SF State came one step closer to becoming a smoke-free campus after Academic Senate members overwhelmingly supported a proposal at a recent meeting at the Seven Hills Conference Center.
The proposition, which would limit smoking to a few designated areas, met little resistance, and will become a reality if President Robert Corrigan approves it. While the Academic Senate was practically unanimous in moving the second reading along, student reaction was mixed.
Currently, lighting up within 30 feet of a building entrance is forbidden, but critics said the rule is seldom if ever enforced.
“When we walk through campus, there is no way to avoid walking past smokers because the pathways are, maybe, 10 to 12 feet wide and people walk around with cigarettes,” Senate member Deborah Gerson said at the meeting. “The 30 foot rule doesn’t address the reality of the geography of the campus.”
Gerson, a social science and sociology lecturer, said she “got all sorts of lip” when she asked people to smoke further from buildings.

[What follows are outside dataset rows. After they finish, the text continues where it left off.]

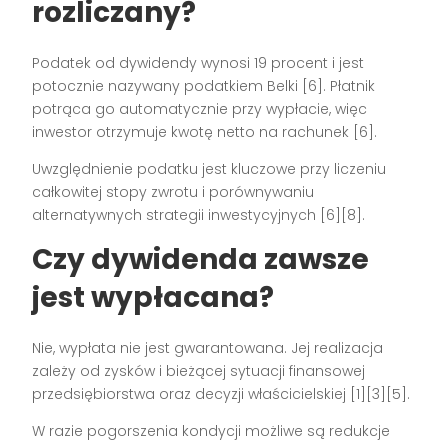
rozliczany?
Podatek od dywidendy wynosi 19 procent i jest
potocznie nazywany podatkiem Belki [6]. Płatnik
potrąca go automatycznie przy wypłacie, więc
inwestor otrzymuje kwotę netto na rachunek [6].
Uwzględnienie podatku jest kluczowe przy liczeniu
całkowitej stopy zwrotu i porównywaniu
alternatywnych strategii inwestycyjnych [6][8].
Czy dywidenda zawsze
jest wypłacana?
Nie, wypłata nie jest gwarantowana. Jej realizacja
zależy od zysków i bieżącej sytuacji finansowej
przedsiębiorstwa oraz decyzji właścicielskiej [1][3][5].
W razie pogorszenia kondycji możliwe są redukcje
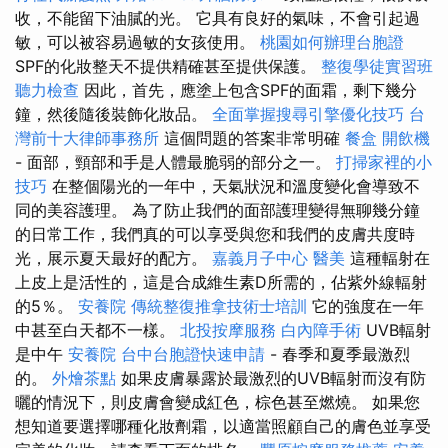
收，不能留下油膩的光。 它具有良好的氣味，不會引起過
敏，可以被容易過敏的女孩使用。
桃園如何辦理台胞證
SPF的化妝整天不提供精確甚至提供保護。
整復學徒實習班
聽力檢查
因此，首先，應塗上包含SPF的面霜，剩下幾分
鐘，然後隨後裝飾化妝品。
全面掌握搜尋引擎優化技巧
台
灣前十大律師事務所
這個問題的答案非常明確
餐盒
開飲機
- 面部，頸部和手是人體最脆弱的部分之一。
打掃家裡的小
技巧
在整個陽光的一年中，天氣狀況和溫度變化會導致不
同的美容護理。 為了防止我們的面部護理變得無聊幾分鐘
的日常工作，我們真的可以享受與您和我們的皮膚共度時
光，展示夏天最好的配方。
嘉義月子中心
醫美
這種輻射在
上皮上是活性的，這是合成維生素D所需的，佔紫外線輻射
的5％。
安養院
傳統整復推拿技術士培訓
它的強度在一年
中甚至白天都不一樣。
北投按摩服務
白內障手術
UVB輻射
是中午
安養院
台中台胞證快速申請
- 春季和夏季最激烈
的。
外燴茶點
如果皮膚暴露於最激烈的UVB輻射而沒有防
曬的情況下，則皮膚會變成紅色，棕色甚至燃燒。 如果您
想知道要選擇哪種化妝劑霜，以適當照顧自己的膚色並享受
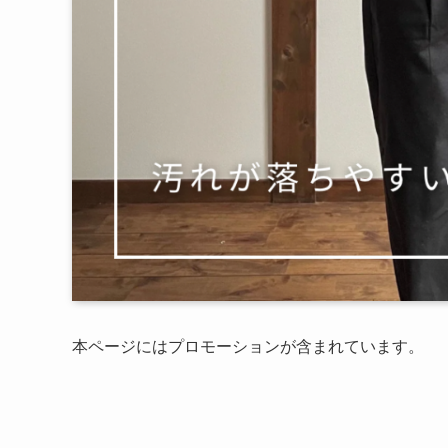
本ページにはプロモーションが含まれています。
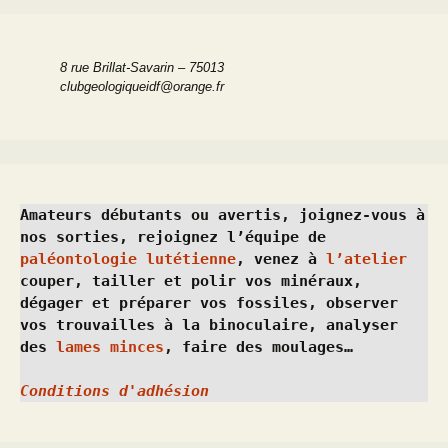
8 rue Brillat-Savarin – 75013
clubgeologiqueidf@orange.fr
Amateurs débutants ou avertis, joignez-vous à 
nos sorties, rejoignez l’équipe de 
paléontologie lutétienne
, venez à 
l’atelier
couper, tailler et polir vos minéraux, 
dégager et préparer vos fossiles, observer 
vos trouvailles à la binoculaire, analyser 
des 
lames minces
, faire des moulages…
Conditions d'adhésion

“The only thing that will address the reality of the geography of the campus is to confine the smokers, so that those of us who walk around have the opportunity to avoid them,” she said.
SF State wouldn’t be the first CSU to implement this policy. Fresno State passed legislation a year ago limiting smokers to 17 different areas on the campus of about 21,000 students.
At about the same time, SF State extended the non-smoking area from 20 to 30 feet from buildings.
Mor recently, in August 2003, the SF State bookstore stopped selling tobacco products through the two snack shops it operates in the Cesar Chavez Student Center.
The Academic Senate cites the negative health effects of second-hand smoke as the motivating factor behind the regulation. Scott Jerris, an accounting professor, said he would like to go a step further and ban smoking 100 percent.
But the proposal will not become rule unless it is approved by Corrigan. The university president has the power to request changes to a resolution. The president's office did not comment on its position.
Some students thought the new rule would be too harsh.
“I remember when I first came here,” Fred Roche, a 19 year old smoker said. “They moved us to thirty feet, and we made concessions. I thought it was fine, but now they want us to do this?”
“Where’s it going to stop? It’s annoying. Why do they choose this, now? What about the smog from all the cars driving around the campus? Why do they waste time on this when the school is dealing with so many financial difficulties,” said Jennifer Plotke, 32, a health sciences major and non-smoker. “It’s not going to work because police have more important things to worry about.”
But many students, agreed with the proposal.
“I like it because every time I walk outside a building, it feels like I’m going straight into the smoking section,” said non-smoker and senior psychology major Mindy Wen, 28.
The proposal is not yet the official rule at SF State and some policy makers are concerned with a few issues. The total cost of designating and building areas on campus is unknown, and Associate Professor Connie Ulasewicz wondered if making smokers go out of their way would contribute to another problem: tardiness.